INSTRUCTION:
Reproduce each line of the material below without any change.

** Begin RECORDS PROVIDED **

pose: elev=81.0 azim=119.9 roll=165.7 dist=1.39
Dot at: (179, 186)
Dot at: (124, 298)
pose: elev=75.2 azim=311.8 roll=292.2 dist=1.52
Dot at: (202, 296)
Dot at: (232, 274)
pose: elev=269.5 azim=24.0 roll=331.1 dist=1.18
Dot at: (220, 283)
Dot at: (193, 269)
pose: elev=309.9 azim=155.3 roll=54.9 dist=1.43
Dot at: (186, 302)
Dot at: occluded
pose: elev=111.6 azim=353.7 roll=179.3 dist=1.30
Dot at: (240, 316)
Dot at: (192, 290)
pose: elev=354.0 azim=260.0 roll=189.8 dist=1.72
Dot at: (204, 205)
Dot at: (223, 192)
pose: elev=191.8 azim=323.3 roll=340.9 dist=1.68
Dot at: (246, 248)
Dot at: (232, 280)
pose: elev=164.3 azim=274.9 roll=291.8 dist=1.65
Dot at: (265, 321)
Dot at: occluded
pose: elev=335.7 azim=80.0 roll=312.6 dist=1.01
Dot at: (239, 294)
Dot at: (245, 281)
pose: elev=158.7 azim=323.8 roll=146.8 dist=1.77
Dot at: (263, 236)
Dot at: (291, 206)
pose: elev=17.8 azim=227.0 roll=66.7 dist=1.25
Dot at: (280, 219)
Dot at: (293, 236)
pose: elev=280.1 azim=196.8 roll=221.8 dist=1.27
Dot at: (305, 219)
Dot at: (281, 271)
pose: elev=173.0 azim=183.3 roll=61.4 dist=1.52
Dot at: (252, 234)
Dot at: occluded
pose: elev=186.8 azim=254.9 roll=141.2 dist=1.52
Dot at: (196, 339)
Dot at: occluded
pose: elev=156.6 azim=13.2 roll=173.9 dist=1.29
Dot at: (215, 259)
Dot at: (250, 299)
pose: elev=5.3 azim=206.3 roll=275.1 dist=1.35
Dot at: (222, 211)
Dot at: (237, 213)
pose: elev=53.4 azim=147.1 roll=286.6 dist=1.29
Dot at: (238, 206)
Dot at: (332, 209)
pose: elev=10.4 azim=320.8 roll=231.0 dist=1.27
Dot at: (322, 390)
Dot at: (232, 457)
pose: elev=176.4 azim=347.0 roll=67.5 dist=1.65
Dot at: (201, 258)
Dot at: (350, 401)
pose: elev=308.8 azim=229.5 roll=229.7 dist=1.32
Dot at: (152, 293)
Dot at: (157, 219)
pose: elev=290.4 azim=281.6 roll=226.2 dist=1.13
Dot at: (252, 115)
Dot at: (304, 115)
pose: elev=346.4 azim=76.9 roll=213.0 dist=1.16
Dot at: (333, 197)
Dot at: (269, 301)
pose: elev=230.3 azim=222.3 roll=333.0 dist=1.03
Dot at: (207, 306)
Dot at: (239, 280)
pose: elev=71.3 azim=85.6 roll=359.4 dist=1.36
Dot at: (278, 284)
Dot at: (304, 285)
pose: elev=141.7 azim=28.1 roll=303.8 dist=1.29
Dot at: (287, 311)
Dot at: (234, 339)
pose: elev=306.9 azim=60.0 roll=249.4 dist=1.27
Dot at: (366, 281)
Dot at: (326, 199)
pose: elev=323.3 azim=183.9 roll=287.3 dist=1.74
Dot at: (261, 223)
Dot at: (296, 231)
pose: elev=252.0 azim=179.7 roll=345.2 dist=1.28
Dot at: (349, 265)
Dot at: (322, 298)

** End RECORDS PROVIDED **

OUTPUT OF THE TASK:
pose: elev=81.0 azim=119.9 roll=165.7 dist=1.39
Dot at: (179, 186)
Dot at: (124, 298)
pose: elev=75.2 azim=311.8 roll=292.2 dist=1.52
Dot at: (202, 296)
Dot at: (232, 274)
pose: elev=269.5 azim=24.0 roll=331.1 dist=1.18
Dot at: (220, 283)
Dot at: (193, 269)
pose: elev=309.9 azim=155.3 roll=54.9 dist=1.43
Dot at: (186, 302)
Dot at: occluded
pose: elev=111.6 azim=353.7 roll=179.3 dist=1.30
Dot at: (240, 316)
Dot at: (192, 290)
pose: elev=354.0 azim=260.0 roll=189.8 dist=1.72
Dot at: (204, 205)
Dot at: (223, 192)
pose: elev=191.8 azim=323.3 roll=340.9 dist=1.68
Dot at: (246, 248)
Dot at: (232, 280)
pose: elev=164.3 azim=274.9 roll=291.8 dist=1.65
Dot at: (265, 321)
Dot at: occluded
pose: elev=335.7 azim=80.0 roll=312.6 dist=1.01
Dot at: (239, 294)
Dot at: (245, 281)
pose: elev=158.7 azim=323.8 roll=146.8 dist=1.77
Dot at: (263, 236)
Dot at: (291, 206)
pose: elev=17.8 azim=227.0 roll=66.7 dist=1.25
Dot at: (280, 219)
Dot at: (293, 236)
pose: elev=280.1 azim=196.8 roll=221.8 dist=1.27
Dot at: (305, 219)
Dot at: (281, 271)
pose: elev=173.0 azim=183.3 roll=61.4 dist=1.52
Dot at: (252, 234)
Dot at: occluded
pose: elev=186.8 azim=254.9 roll=141.2 dist=1.52
Dot at: (196, 339)
Dot at: occluded
pose: elev=156.6 azim=13.2 roll=173.9 dist=1.29
Dot at: (215, 259)
Dot at: (250, 299)
pose: elev=5.3 azim=206.3 roll=275.1 dist=1.35
Dot at: (222, 211)
Dot at: (237, 213)
pose: elev=53.4 azim=147.1 roll=286.6 dist=1.29
Dot at: (238, 206)
Dot at: (332, 209)
pose: elev=10.4 azim=320.8 roll=231.0 dist=1.27
Dot at: (322, 390)
Dot at: (232, 457)
pose: elev=176.4 azim=347.0 roll=67.5 dist=1.65
Dot at: (201, 258)
Dot at: (350, 401)
pose: elev=308.8 azim=229.5 roll=229.7 dist=1.32
Dot at: (152, 293)
Dot at: (157, 219)
pose: elev=290.4 azim=281.6 roll=226.2 dist=1.13
Dot at: (252, 115)
Dot at: (304, 115)
pose: elev=346.4 azim=76.9 roll=213.0 dist=1.16
Dot at: (333, 197)
Dot at: (269, 301)
pose: elev=230.3 azim=222.3 roll=333.0 dist=1.03
Dot at: (207, 306)
Dot at: (239, 280)
pose: elev=71.3 azim=85.6 roll=359.4 dist=1.36
Dot at: (278, 284)
Dot at: (304, 285)
pose: elev=141.7 azim=28.1 roll=303.8 dist=1.29
Dot at: (287, 311)
Dot at: (234, 339)
pose: elev=306.9 azim=60.0 roll=249.4 dist=1.27
Dot at: (366, 281)
Dot at: (326, 199)
pose: elev=323.3 azim=183.9 roll=287.3 dist=1.74
Dot at: (261, 223)
Dot at: (296, 231)
pose: elev=252.0 azim=179.7 roll=345.2 dist=1.28
Dot at: (349, 265)
Dot at: (322, 298)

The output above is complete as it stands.